#### Required action
Only a number is wanted here: the count of lines in the entries below that contain the word "labels".

#### Materials provided

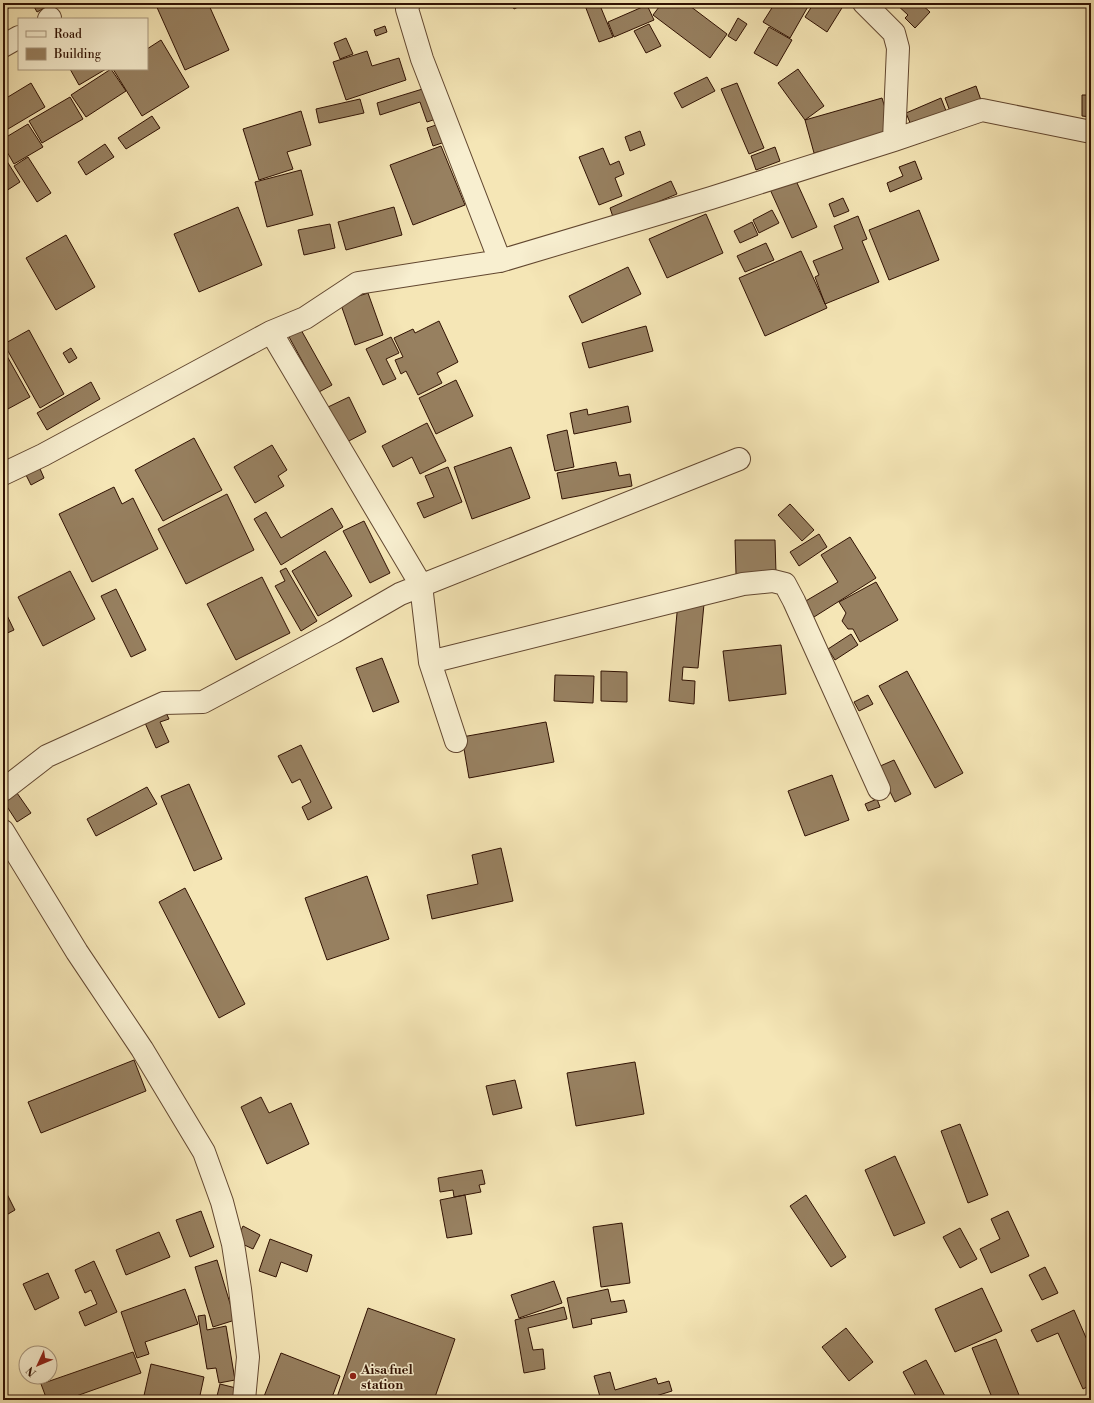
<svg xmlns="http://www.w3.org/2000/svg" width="1094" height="1403" font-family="'Libre Bodoni',serif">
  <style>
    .building { fill: #978060; stroke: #311203 }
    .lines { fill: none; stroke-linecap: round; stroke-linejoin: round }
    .minor-casing { stroke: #624730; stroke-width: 24 }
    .tertiary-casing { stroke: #624730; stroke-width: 24 }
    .minor { stroke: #f8efd0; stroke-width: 22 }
    .tertiary { stroke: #f8efd0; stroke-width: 22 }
    .poi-dot { fill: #8f2418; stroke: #f8efd0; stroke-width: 1.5 }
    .labels { text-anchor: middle; stroke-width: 3; stroke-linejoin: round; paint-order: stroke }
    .poi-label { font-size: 13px; font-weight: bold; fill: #311203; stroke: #f8efd0; text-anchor: start }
  </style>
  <rect width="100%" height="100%" fill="#f5e6b6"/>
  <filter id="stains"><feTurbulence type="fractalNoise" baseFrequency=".005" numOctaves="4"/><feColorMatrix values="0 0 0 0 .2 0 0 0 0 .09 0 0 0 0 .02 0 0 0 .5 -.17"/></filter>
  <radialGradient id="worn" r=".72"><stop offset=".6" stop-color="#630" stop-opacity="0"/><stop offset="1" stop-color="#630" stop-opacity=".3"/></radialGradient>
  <path class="building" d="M3 3H18L3 11Z
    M32 3H49L50 5 37 12Z
    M155 3H208L229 50 185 70Z
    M511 3H526L514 9Z
    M584 3H599L613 37 599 42Z
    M662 3H686L727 34 710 58 653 15Z
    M775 3H810L790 38 763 22Z
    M814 3H845L827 32 805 17Z
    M895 3H920L930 12 915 28 905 18 908 15Z
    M647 5 654 20 614 37 608 22Z
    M738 18 747 24 736 41 728 36Z
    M649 24 661 46 646 53 634 31Z
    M385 26 387 32 376 36 374 30Z
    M769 27 792 40 777 66 754 53Z
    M346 38 353 54 340 59 334 43Z
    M161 40 189 87 142 116 113 69H147V49Z
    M367 51 372 66 399 58 406 80 346 100 333 62Z
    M70 69H106L79 85Z
    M111 69 126 91 86 117 71 95Z
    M798 69 824 106 805 120 778 83Z
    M707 77 715 91 682 108 674 93Z
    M31 83 45 107 3 132V100Z
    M737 83 764 148 749 154 721 89Z
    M976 86 982 103 951 114 945 98Z
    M429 87 439 118 427 122 420 102 380 115 377 103Z
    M1082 95H1091V117L1082 116Z
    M70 97 83 119 42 143 29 121Z
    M882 98 892 131 814 153 805 120Z
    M941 98 948 116 913 130 906 113Z
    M360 99 364 113 319 123 316 109Z
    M301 111 311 145 287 152 293 169 259 180 243 129Z
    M152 116 160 128 126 149 118 138Z
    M28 124 43 147 14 164 3 145V139Z
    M439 124 445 142 433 146 427 128Z
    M640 131 645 145 630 151 625 137Z
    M105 144 114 157 86 175 78 162Z
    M441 146 465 205 413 225 390 165Z
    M775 147 780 161 756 170 751 156Z
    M603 148 610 165 619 161 624 174 615 178 622 196 599 205 579 157Z
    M3 155 20 182 3 193Z
    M28 157 51 193 37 202 14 166Z
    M915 161 922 179 890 192 887 183 903 176 899 167Z
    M301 170 313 215 267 227 255 182Z
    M793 174 817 227 792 238 768 185Z
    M671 181 677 194 614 220 610 208Z
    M843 198 849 211 834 217 829 204Z
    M238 207 262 265 199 292 174 234Z
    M394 207 402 235 346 250 338 222Z
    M772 210 779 223 759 233 753 220Z
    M919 210 939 260 889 280 869 230Z
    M706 214 723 253 667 278 649 239Z
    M858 216 867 239 862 241 879 282 825 304 815 277 819 275 813 261 843 249 834 226Z
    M752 222 758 235 740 243 734 231Z
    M330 224 335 248 304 255 298 230Z
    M66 235 95 287 56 310 26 258Z
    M766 243 774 260 745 272 737 256Z
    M801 251 827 308 765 336 739 278Z
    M628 267 641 294 582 323 569 296Z
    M368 293 383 335 355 345 340 302Z
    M439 321 458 362 437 373 442 383 418 395 406 371 401 374 395 360 403 357 394 338 413 329 415 333Z
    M646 326 653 351 589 368 582 343Z
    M300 328 332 385 319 392 288 335Z
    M29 330 64 394 40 408 4 344Z
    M391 337 399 353 386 359 396 379 383 385 366 349Z
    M71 348 77 358 69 363 63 353Z
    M3 349 30 397 6 410 3 405Z
    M456 380 473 416 436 434 419 398Z
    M91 382 100 399 47 430 37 413Z
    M349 397 366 432 345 443 328 407Z
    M628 406 631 422 574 434 570 413 587 409 588 415Z
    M427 423 446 461 420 474 412 457 393 467 382 446Z
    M567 430 574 467 555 471 547 435Z
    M194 438 222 490 163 521 135 470Z
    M272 445 287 470 278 476 284 486 255 503 234 467Z
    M511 447 530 498 472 519 454 467Z
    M37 462 44 478 31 485 23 469Z
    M616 462 619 476 630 474 632 486 562 499 557 473Z
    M448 467 462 502 424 518 417 503 434 497 425 476Z
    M114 487 122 504 133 498 158 549 92 582 59 514Z
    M227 494 254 550 186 584 158 529Z
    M790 504 814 530 802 541 778 515Z
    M332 508 343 527 281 565 254 519 266 512 281 538Z
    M364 521 390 573 370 583 343 531Z
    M819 534 827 547 799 566 790 552Z
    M850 537 876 578 814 617 804 602 838 582 821 555Z
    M735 540H775L776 573 736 574Z
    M325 551 352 596 318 616 292 571Z
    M286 568 317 621 301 631 275 586 285 581 280 571Z
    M70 571 95 619 43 646 18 597Z
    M262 577 290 633 236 660 207 604Z
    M876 582 898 620 860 642 853 629H848L842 621 846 613 839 602Z
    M116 589 146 650 131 657 101 596Z
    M678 602 704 604 698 668 683 667 682 680 695 681 694 704 669 701Z
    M3 607 14 630 3 635Z
    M851 634 858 645 835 660 828 649Z
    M781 645 786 694 729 701 723 651Z
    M382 658 399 702 373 712 356 668Z
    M601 671 627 672V702L601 701Z
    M907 671 963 773 935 788 879 686Z
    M555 675 594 676 593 703 554 701Z
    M868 695 873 704 859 711 854 702Z
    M163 706 169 719 160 722 169 742 156 748 142 716Z
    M546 722 554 762 469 778 462 737Z
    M301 745 332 808 308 820 302 807 311 802 300 779 292 783 278 756Z
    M894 760 911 794 895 802 878 767Z
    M832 775 849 820 805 836 788 791Z
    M189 784 222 859 194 871 161 796Z
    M147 787 157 804 96 836 87 819Z
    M17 793 31 813 17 822 4 802Z
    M877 799 880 807 868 811 865 804Z
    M501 848 513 901 432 919 427 895 478 884 472 855Z
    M367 876 389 939 327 960 305 898Z
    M185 888 245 1004 219 1018 159 902Z
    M134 1060 146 1091 41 1133 28 1102Z
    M635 1062 644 1114 576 1126 567 1073Z
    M515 1080 522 1108 493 1115 486 1086Z
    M261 1097 269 1113 291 1103 309 1144 267 1164 241 1107Z
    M960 1124 988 1195 968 1203 941 1131Z
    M895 1156 925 1223 894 1236 865 1170Z
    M482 1170 485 1184 479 1185 481 1192 454 1197 453 1190 440 1192 438 1178Z
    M3 1186 15 1210 3 1217Z
    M465 1195 472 1234 447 1238 440 1200Z
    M806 1195 846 1257 831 1267 790 1206Z
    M201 1211 214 1247 190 1257 176 1220Z
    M1008 1211 1029 1256 991 1273 980 1249 1000 1239 991 1219Z
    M622 1223 630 1283 601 1287 593 1227Z
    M243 1226 260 1235 253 1249 236 1241Z
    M960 1228 977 1259 960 1268 943 1237Z
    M159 1232 170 1257 126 1275 116 1250Z
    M270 1239 312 1255 307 1272 281 1262 276 1277 259 1271Z
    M217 1260 235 1320 213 1327 195 1267Z
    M94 1261 117 1312 85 1326 79 1312 97 1304 91 1290 85 1293 75 1270Z
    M1045 1267 1058 1293 1042 1300 1029 1275Z
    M48 1273 59 1298 35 1310 23 1284Z
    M554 1281 562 1303 519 1318 511 1295Z
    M982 1288 1002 1331 955 1352 935 1309Z
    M185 1289 198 1324 145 1342 149 1354 137 1358 121 1312Z
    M608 1289 611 1302 624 1300 627 1312 591 1319 592 1324 573 1328 567 1298Z
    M564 1307 567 1319 528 1328 533 1350 543 1349 545 1369 524 1373 515 1320Z
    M368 1308 455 1339 434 1400H336Z
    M1074 1310 1091 1349V1385L1083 1389 1058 1333 1037 1342 1031 1330Z
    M205 1315 207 1330 226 1326 235 1380 219 1383 216 1368 207 1369 198 1316Z
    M846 1328 873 1362 849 1381 822 1347Z
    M996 1339 1021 1400H993L972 1348Z
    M133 1352 141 1373 65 1400H47L41 1384Z
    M281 1353 340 1376 331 1400H267L263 1399Z
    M926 1360 947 1400H918L903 1372Z
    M151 1364 204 1377 199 1400H143Z
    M610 1372 615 1390 656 1378 658 1384 669 1381 672 1391 643 1400H601L594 1376Z
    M220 1384 244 1390 242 1400H216Z"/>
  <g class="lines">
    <g class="minor-casing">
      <path id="minor" d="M409 3 407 9 422 59 500 261
        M864 3 894 33 898 48 894 140
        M49 19 50 18
        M3 46 19 37
        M271 332 421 585 430 662 456 741
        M3 474 43 455 271 332 305 318 358 283 500 261 711 198 894 140 982 110 1091 132
        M430 662 743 584 773 581 785 584 794 601 879 789
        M3 790 47 756 164 703 203 702 334 632 400 594 739 459"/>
    </g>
    <g class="tertiary-casing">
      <path id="tertiary" d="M3 831 77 952 142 1049 204 1152 222 1202 233 1244 240 1289 248 1357 244 1400"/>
    </g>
    <use href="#minor" class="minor"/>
    <use href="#tertiary" class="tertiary"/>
  </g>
  <circle class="poi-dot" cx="353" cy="1376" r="4"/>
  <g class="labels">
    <g class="poi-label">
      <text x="361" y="1374">Aisa fuel<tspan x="361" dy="15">station</tspan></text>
    </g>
  </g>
  <rect width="1094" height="1403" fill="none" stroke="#f5e6b6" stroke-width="16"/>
  <rect x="4" y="4" width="1086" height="1395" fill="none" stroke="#311203" stroke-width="2"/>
  <rect x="8" y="8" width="1078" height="1387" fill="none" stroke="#311203"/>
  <rect x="18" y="18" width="130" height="52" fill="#f8efd0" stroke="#a8977e"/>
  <rect x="26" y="31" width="20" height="6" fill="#f8efd0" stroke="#a8977e"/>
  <text x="54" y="38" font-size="12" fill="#311203">Road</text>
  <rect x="26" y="48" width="20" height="12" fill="#978060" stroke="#a8977e"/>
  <text x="54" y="58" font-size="12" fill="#311203">Building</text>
  <g transform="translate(38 1365) rotate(226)"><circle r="19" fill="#f8efd0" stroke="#a8977e"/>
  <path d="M0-3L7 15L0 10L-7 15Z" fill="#8f2418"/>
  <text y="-6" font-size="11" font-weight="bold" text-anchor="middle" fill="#311203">N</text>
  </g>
  <rect width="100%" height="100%" filter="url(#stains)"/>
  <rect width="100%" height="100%" fill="url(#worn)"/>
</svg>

#### Response to this task
2